▶ _About this exercise_
Give back all of the data exactly, with every picture omitted.

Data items
>>>>>

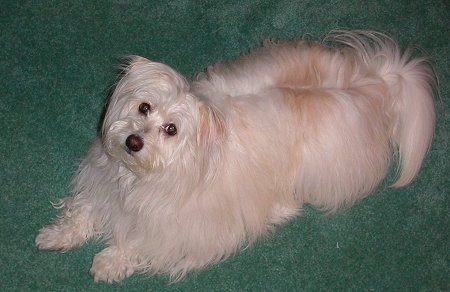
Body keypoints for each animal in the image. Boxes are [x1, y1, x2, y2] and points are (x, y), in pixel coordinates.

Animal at [36, 30, 436, 282]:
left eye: (171, 129)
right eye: (144, 107)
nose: (134, 141)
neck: (139, 178)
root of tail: (374, 85)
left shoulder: (179, 228)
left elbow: (137, 241)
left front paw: (108, 262)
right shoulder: (101, 184)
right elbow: (83, 210)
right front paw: (57, 235)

<<<<<

▶ _Answer to the exercise_
Body keypoints for each animal in the image. Boxes are [x1, y1, x2, y2] and points are (x, y), in pixel coordinates.

Animal at [36, 30, 436, 282]:
left eye: (171, 129)
right eye: (144, 107)
nose: (134, 141)
neck: (139, 178)
root of tail: (374, 85)
left shoulder: (179, 228)
left elbow: (137, 241)
left front paw: (108, 262)
right shoulder: (101, 184)
right elbow: (83, 210)
right front paw: (57, 235)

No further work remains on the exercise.